Task description: Copy everything in the listing below word for word, apart from any images.

+ + + +

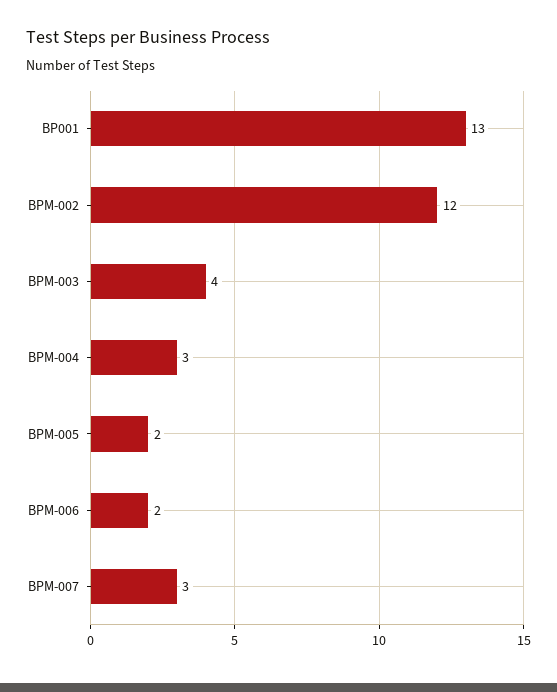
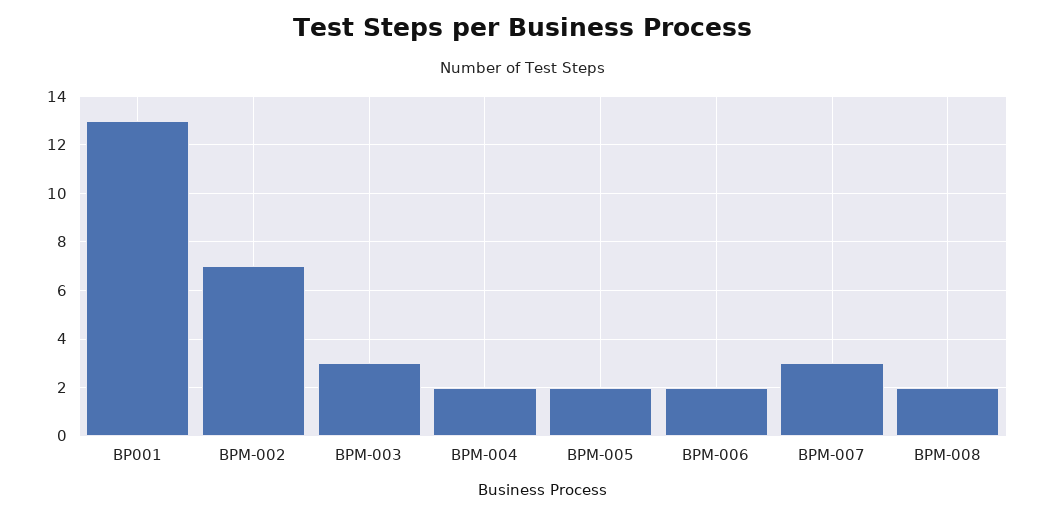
  {
    "BP001": 13,
-   "BPM-002": 12,
+   "BPM-002": 7,
-   "BPM-003": 4,
+   "BPM-003": 3,
-   "BPM-004": 3,
+   "BPM-004": 2,
    "BPM-005": 2,
    "BPM-006": 2,
-   "BPM-007": 3
+   "BPM-007": 3,
+   "BPM-008": 2
  }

+ + + +

Exercise response:
  {
    "BP001": 13,
-   "BPM-002": 12,
+   "BPM-002": 7,
-   "BPM-003": 4,
+   "BPM-003": 3,
-   "BPM-004": 3,
+   "BPM-004": 2,
    "BPM-005": 2,
    "BPM-006": 2,
-   "BPM-007": 3
+   "BPM-007": 3,
+   "BPM-008": 2
  }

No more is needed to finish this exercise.